Ce que je trouve néanmoins le plus étonnant en réalité, c'est que A Ghost story ne réinvente rien, sans pourtant être un échec. David Lowery, à la fois réalisateur et scénariste, travaille la figure du fantôme à partir de l'une de nos plus vieilles représentations mentales, celle des plus standardisées et caricaturales qu'il soit; le drap blanc et les deux petits trous au niveau des yeux. Pas de surprise, l'affiche en témoigne. Je trouve ça étonnant et intrigant, j'y mets donc les pieds sans tarder...
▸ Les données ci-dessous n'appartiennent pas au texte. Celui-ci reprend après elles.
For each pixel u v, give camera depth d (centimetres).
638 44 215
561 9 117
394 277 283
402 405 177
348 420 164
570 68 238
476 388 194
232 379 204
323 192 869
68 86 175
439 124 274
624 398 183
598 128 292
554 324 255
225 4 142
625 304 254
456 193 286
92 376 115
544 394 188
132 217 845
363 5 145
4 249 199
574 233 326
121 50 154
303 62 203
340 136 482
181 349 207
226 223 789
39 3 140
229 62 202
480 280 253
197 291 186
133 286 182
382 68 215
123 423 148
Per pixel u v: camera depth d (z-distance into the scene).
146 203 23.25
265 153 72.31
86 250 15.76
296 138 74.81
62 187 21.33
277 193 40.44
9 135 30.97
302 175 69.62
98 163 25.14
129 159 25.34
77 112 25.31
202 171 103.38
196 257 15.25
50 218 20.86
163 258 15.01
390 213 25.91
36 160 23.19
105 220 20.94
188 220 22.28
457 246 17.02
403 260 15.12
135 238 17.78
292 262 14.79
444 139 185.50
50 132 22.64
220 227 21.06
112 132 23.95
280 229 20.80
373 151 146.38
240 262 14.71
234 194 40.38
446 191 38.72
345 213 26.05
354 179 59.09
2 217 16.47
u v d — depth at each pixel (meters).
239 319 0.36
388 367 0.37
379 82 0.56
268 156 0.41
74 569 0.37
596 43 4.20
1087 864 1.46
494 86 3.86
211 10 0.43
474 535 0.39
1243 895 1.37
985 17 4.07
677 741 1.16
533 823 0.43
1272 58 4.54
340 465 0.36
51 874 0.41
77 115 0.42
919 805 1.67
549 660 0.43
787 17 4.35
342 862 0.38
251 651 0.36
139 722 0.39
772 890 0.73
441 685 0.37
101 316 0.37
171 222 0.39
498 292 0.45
Verdict: A Ghost Story est une belle œuvre contemplative comptant l'histoire d'un fantôme méditatif et désespéré déambulant dans la maison de sa femme, veuve et désemparée. Une petite réussite qui s'est réalisée avec la modique somme de 100 000 USD. Ce très petit budget alloué à ce long-métrage, est évocateur du talent du cinéaste. Ce dernier atteste finalement que les techniques visuelles et sonores tributaires du cinéma de genre ne sont pas indispensables; techniques qui seront donc minimalistes dans l’œuvre. En guise de compensation, le cinéaste promet donc une mise en scène soignée et intelligente, notamment dans sa manière de représenter le saut spatio-temporel.


Attention chers cinéphiles, A Ghost story en ai rien d'un film d'horreur, mais se permet de s'approprier le genre dramatique comme avait su le faire habilement Les Autres (2001). Dans le même principe, le cinéaste reconfigure le fantôme, en le définissant comme le protagoniste, victime malgré-lui de son propre sors. Le cinéaste en vient même à emprunter de nombreux codes cinématographiques et s'en sert pour proposer une mise en scène subjective, redéfinissant intrinsèquement la vision du revenant. Des scènes nous serons familières, mais cette-fois elles seront au service de la mélancolie et de la miséricorde, plutôt que de la peur et de l'angoisse.
L’œuvre montre que, bien plus qu'une simple manifestation surnaturelle démoniaque énigmatique, le fantôme peut, bien avoir de nombreuses raisons à hanter des lieux. Certes, A Ghost story n'est pas le premier du genre a révéler cela, néanmoins il propose une vision intimiste et empathique. Plutôt brillant!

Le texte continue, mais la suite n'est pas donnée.